The Swiss bank account. Usually a staple of international spy thrillers, it’s now getting top billing in a venue that’s more often known for dreadfully boring motions on matters of administration: a subcommittee of the United States Senate.
The Permanent Subcommittee on Investigations has released a report that shines a light on the dubious dealings of one bank in particular: Credit Suisse.
“When asked how many of the U.S.-linked accounts opened in Switzerland were hidden from the United States, Credit Suisse told the Subcommittee that it has been unable to determine or estimate that number. When asked how much money was involved in the undisclosed Swiss accounts, Credit Suisse was again unwilling to answer.
“But any one of three methods for estimating the extent of the tax compliance problem at Credit Suisse shows that the vast majority of the 22,000 Swiss accounts opened for U.S. customers — between 85 and 95 percent – may have been hidden from U.S. authorities.”
The undeclared accounts could hold between five and 12 billion CHF (approximately US$5.5 and 13.5 billion).
Credit Suisse, says the report, has turned a blind eye to evidence of U.S. clients dodging the taxman. And the bank “continues to resist calculating the extent to which its Swiss accounts were used to facilitate U.S. tax evasion.”
But it gets better. Here’s the report’s description of how a certain “Client 1” took care of business at Credit Suisse:
“In order to tend to the Credit Suisse account, Client 1 usually travelled to meet [Credit Suisse banker] Mr.

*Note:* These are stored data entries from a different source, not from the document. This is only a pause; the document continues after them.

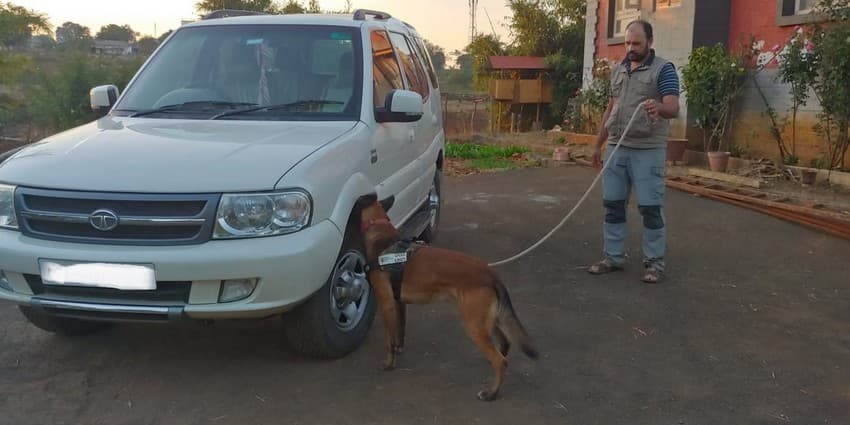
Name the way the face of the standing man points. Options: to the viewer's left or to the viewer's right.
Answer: to the viewer's left

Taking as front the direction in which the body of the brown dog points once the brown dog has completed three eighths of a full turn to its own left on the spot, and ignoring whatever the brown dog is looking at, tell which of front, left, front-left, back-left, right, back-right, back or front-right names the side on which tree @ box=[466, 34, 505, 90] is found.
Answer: back

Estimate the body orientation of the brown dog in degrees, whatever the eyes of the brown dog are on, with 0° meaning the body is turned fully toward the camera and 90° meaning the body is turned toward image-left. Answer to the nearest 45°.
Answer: approximately 135°

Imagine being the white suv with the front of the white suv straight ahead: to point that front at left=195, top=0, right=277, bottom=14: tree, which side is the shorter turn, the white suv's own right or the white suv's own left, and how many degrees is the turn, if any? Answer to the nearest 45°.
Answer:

Bergantino in Switzerland on an annual basis. Typically, Client 1 informed Mr. Bergantino, in advance of the trip, of plans to visit Switzerland. At each visit, upon arriving at the bank, Client 1 met a Credit Suisse employee in the lobby. When they took an elevator to another floor, Client 1 observed that the elevator had no buttons and was controlled remotely.
“A bank representative then escorted Client 1 to a nondescript meeting room, painted white, to meet with Mr. Bergantino, instead of meeting in Mr. Bergantino’s office. As was the usual practice, Client 1 viewed the account statements, and then discussed their contents with Mr. Bergantino.
“Mr. Bergantino then offered Client 1 additional financial products. At the close of each visit, Client 1 signed an order to destroy the account statements that had been reviewed. Whenever Client 1 was visiting the bank, Credit Suisse offered an opportunity to withdraw funds in cash, though Client 1 did not recall ever doing so.”